------ DATASET EXCERPTS

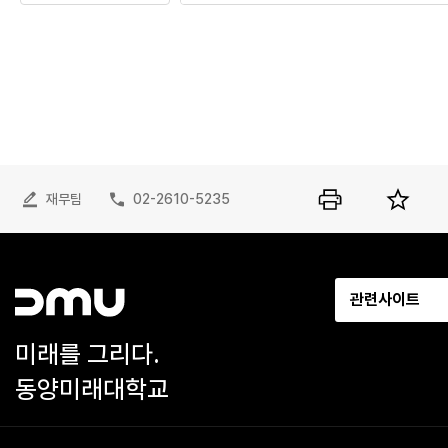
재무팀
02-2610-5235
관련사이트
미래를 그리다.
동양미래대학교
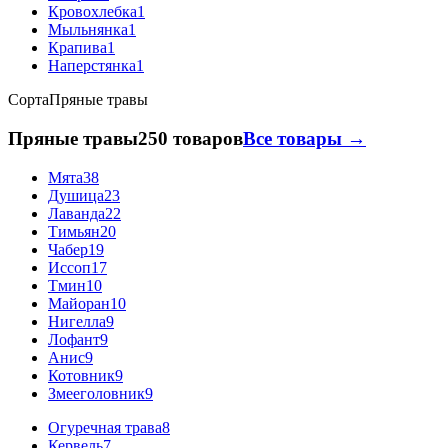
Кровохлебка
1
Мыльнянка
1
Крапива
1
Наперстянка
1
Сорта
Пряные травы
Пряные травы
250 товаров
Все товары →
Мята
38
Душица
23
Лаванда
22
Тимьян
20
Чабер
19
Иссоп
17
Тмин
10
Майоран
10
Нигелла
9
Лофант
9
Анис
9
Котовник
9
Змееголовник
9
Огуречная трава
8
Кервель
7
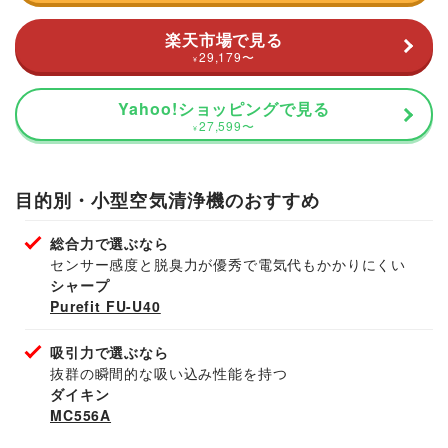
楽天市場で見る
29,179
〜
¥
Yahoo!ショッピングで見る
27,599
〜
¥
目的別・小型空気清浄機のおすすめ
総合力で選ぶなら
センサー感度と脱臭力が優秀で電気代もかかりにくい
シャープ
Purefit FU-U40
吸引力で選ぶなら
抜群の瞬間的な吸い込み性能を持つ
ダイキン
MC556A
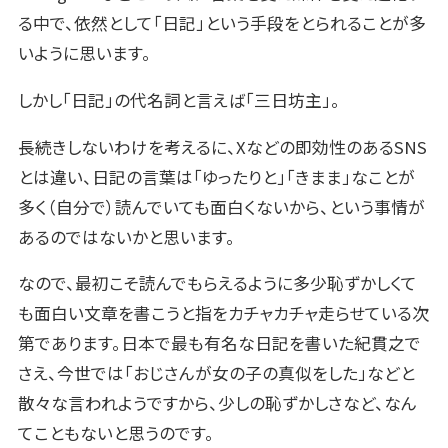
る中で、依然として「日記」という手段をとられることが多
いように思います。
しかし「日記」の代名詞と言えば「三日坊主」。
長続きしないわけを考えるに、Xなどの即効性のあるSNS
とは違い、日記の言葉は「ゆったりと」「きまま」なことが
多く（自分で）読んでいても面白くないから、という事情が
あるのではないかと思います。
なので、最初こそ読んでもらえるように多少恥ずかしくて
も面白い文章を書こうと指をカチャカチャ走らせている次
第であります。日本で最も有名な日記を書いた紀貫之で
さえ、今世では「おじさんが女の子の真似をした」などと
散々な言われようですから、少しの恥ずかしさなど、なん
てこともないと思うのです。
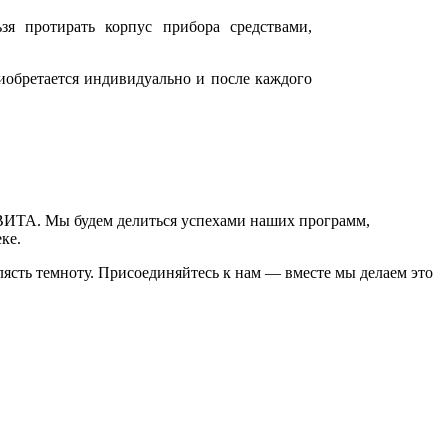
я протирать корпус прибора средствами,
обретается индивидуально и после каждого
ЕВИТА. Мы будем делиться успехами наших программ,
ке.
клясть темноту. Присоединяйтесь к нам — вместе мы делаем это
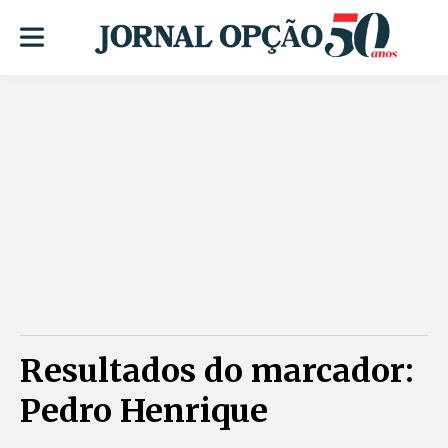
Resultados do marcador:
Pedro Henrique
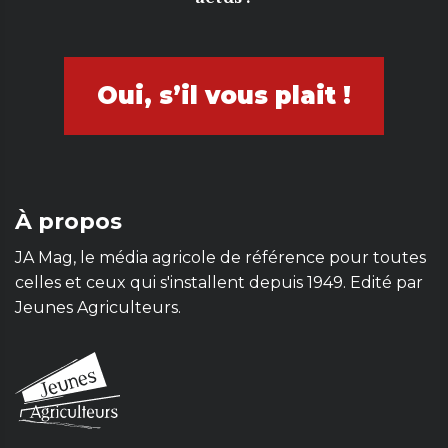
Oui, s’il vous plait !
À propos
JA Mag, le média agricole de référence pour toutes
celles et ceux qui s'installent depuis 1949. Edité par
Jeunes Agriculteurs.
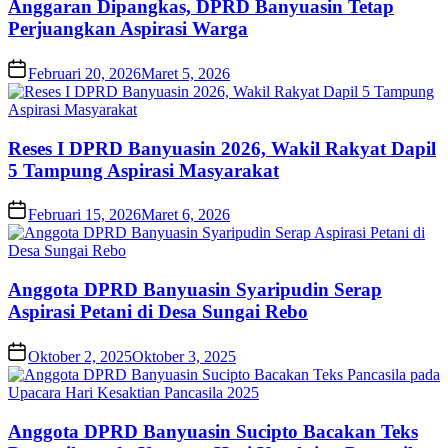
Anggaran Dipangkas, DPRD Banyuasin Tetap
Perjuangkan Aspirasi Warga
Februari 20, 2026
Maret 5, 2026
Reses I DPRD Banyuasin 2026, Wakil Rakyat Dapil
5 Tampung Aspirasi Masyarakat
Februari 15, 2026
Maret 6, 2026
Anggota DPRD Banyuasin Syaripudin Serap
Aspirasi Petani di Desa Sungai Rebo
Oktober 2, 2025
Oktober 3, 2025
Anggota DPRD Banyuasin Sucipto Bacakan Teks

------------

## TRY IT
For each line above, output its wording exactly and leave out any picture.

## EXERCISE RESULT
재무팀
02-2610-5235
관련사이트
미래를 그리다.
동양미래대학교
Кровохлебка
1
Мыльнянка
1
Крапива
1
Наперстянка
1
Сорта
Пряные травы
Пряные травы
250 товаров
Все товары →
Мята
38
Душица
23
Лаванда
22
Тимьян
20
Чабер
19
Иссоп
17
Тмин
10
Майоран
10
Нигелла
9
Лофант
9
Анис
9
Котовник
9
Змееголовник
9
Огуречная трава
8
Кервель
7
楽天市場で見る
29,179
〜
¥
Yahoo!ショッピングで見る
27,599
〜
¥
目的別・小型空気清浄機のおすすめ
総合力で選ぶなら
センサー感度と脱臭力が優秀で電気代もかかりにくい
シャープ
Purefit FU-U40
吸引力で選ぶなら
抜群の瞬間的な吸い込み性能を持つ
ダイキン
MC556A
る中で、依然として「日記」という手段をとられることが多
いように思います。
しかし「日記」の代名詞と言えば「三日坊主」。
長続きしないわけを考えるに、Xなどの即効性のあるSNS
とは違い、日記の言葉は「ゆったりと」「きまま」なことが
多く（自分で）読んでいても面白くないから、という事情が
あるのではないかと思います。
なので、最初こそ読んでもらえるように多少恥ずかしくて
も面白い文章を書こうと指をカチャカチャ走らせている次
第であります。日本で最も有名な日記を書いた紀貫之で
さえ、今世では「おじさんが女の子の真似をした」などと
散々な言われようですから、少しの恥ずかしさなど、なん
てこともないと思うのです。
я протирать корпус прибора средствами,
обретается индивидуально и после каждого
ЕВИТА. Мы будем делиться успехами наших программ,
ке.
клясть темноту. Присоединяйтесь к нам — вместе мы делаем это
Resultados do marcador:
Pedro Henrique
Oui, s’il vous plait !
À propos
JA Mag, le média agricole de référence pour toutes
celles et ceux qui s'installent depuis 1949. Edité par
Jeunes Agriculteurs.
Anggaran Dipangkas, DPRD Banyuasin Tetap
Perjuangkan Aspirasi Warga
Februari 20, 2026
Maret 5, 2026
Reses I DPRD Banyuasin 2026, Wakil Rakyat Dapil
5 Tampung Aspirasi Masyarakat
Februari 15, 2026
Maret 6, 2026
Anggota DPRD Banyuasin Syaripudin Serap
Aspirasi Petani di Desa Sungai Rebo
Oktober 2, 2025
Oktober 3, 2025
Anggota DPRD Banyuasin Sucipto Bacakan Teks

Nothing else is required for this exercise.